If you want to do it each sample against each other, I think a loop for
could do it.
编辑:使用数据透视表
,我认为有一种更简单的方法。
Using pivot_table
, I think there is a easier way.
使用您的输入 stats
作为仅用于 ARG / 16S
的多索引表(不确定如何处理此级别),所以我从(可能是您的 stats ['ARG / 16S']
):
With your input stats
as multiindex table for only ARG/16S
(not sure how to handle this level), so I start with (which might be your stats['ARG/16S']
):
df=
count mean std min
sample gene
Arnhem IC 11 0.002319 7.396130e-04 0.001503
Int1 11 7.243040 6.848327e+00 1.364879
Sul1 11 0.003969 9.186019e-04 0.002499
TetB 2 0.115475 1.627663e-01 0.000382
TetM 4 0.000108 5.185259e-05 0.000052
blaOXA 4 0.000004 3.783235e-07 0.000004
ermB 4 0.000041 7.894879e-06 0.000033
ermF 4 0.000023 4.519758e-06 0.000018
Basel Aph3a 4 0.000008 1.757242e-06 0.000006
IC 11 0.005095 5.639278e-03 0.001302
Int1 12 13.330680 1.872207e+01 0.049880
Sul1 11 0.016186 1.988817e-02 0.002970
具有功能 pivot_table
,您可以重新排列数据,例如:
With the function pivot_table
, you can rearrange your data such as:
df_pivot = df.pivot_table(values = ['count','mean','std'], index = 'gene',
columns = 'sample', fill_value = 0)
在此 df_pivot
中(出于可读性考虑,我不在这里打印,但在新列的结尾处),您可以为每对夫妇创建一列( sample1,sample2)使用 itertools
和 apply
:
In this df_pivot
(I don't print it here for readability but at the end with the new column), you can create a column for each couple (sample1, sample2) using itertools
and apply
:
import itertools
for sample1, sample2 in itertools.combinations(df.index.levels[0],2):
# itertools.combinations create all combinations between your samples
df_pivot[sample1+ '_' + sample2 ] = df_pivot.apply(lambda x: stats.ttest_ind_from_stats(x['mean'][sample1],x['std'][sample1],x['count'][sample1],
x['mean'][sample2 ],x['std'][sample2 ],x['count'][sample2 ],)[1],axis=1).fillna(1)
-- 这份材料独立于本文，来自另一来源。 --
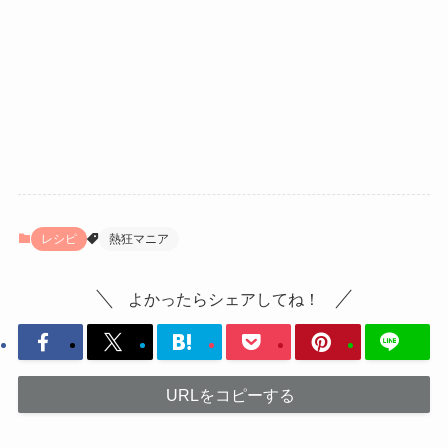
レシピ
熱狂マニア
よかったらシェアしてね！
URLをコピーする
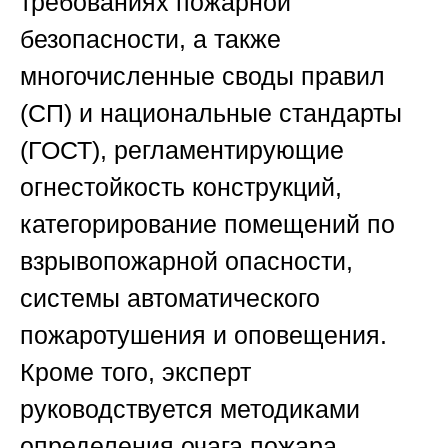
требованиях пожарной
безопасности, а также
многочисленные своды правил
(СП) и национальные стандарты
(ГОСТ), регламентирующие
огнестойкость конструкций,
категорирование помещений по
взрывопожарной опасности,
системы автоматического
пожаротушения и оповещения.
Кроме того, эксперт
руководствуется методиками
определения очага пожара,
我认为这种方法与样本,基因的数量以及是否基因并非完全一样,您最终得到 df_pivot
像:
I think this method is independent of the number of samples, genes and if genes are not all the same, you ends up with df_pivot
like:
count mean std Arnhem_Basel
sample Arnhem Basel Arnhem Basel Arnhem Basel
gene
Aph3a 0 4 0.000000 0.000008 0.000000e+00 0.000002 1.000000
IC 11 11 0.002319 0.005095 7.396130e-04 0.005639 0.121142
Int1 11 12 7.243040 13.330680 6.848327e+00 18.722070 0.321072
Sul1 11 11 0.003969 0.016186 9.186019e-04 0.019888 0.055298
TetB 2 0 0.115475 0.000000 1.627663e-01 0.000000 1.000000
TetM 4 0 0.000108 0.000000 5.185259e-05 0.000000 1.000000
blaOXA 4 0 0.000004 0.000000 3.783235e-07 0.000000 1.000000
ermB 4 0 0.000041 0.000000 7.894879e-06 0.000000 1.000000
ermF 4 0 0.000023 0.000000 4.519758e-06 0.000000 1.000000
让我知道它是否有效
EDIT2:要回复评论,我想您可以这样做:
to reply to the comment, I think you can do this:
df_pivot $ c $不变c>,然后创建一个多索引DF
df_multi
将结果写入以下内容:
No change for df_pivot
and then you create a multiindex DF df_multi
to write your results in:
df_multi = pd.DataFrame(index = df.index.levels[1],
columns = pd.MultiIndex.from_tuples([p for p in itertools.combinations(df.index.levels[0],2)])).fillna(0)
然后使用循环 for
在此 df_multi
中实现数据:
Then you use the loop for
to implement the data in this df_multi
:
for sample1, sample2 in itertools.combinations(df.index.levels[0],2):
# itertools.combinations create all combinations between your samples
df_multi.loc[:,(sample1,sample2)] = df_pivot.apply(lambda x: stats.ttest_ind_from_stats(x['mean'][sample1],x['std'][sample1],x['count'][sample1],
x['mean'][sample2 ],x['std'][sample2 ],x['count'][sample2 ],)[1],axis=1).fillna(1)
最后,您可以使用 transpose
和 unstack
在第1层获得您询问的方式(或者如果我误解了,请关闭)
Finally, you can use transpose
and unstack
on level 1 to get the way you ask (or close if I misunderstood)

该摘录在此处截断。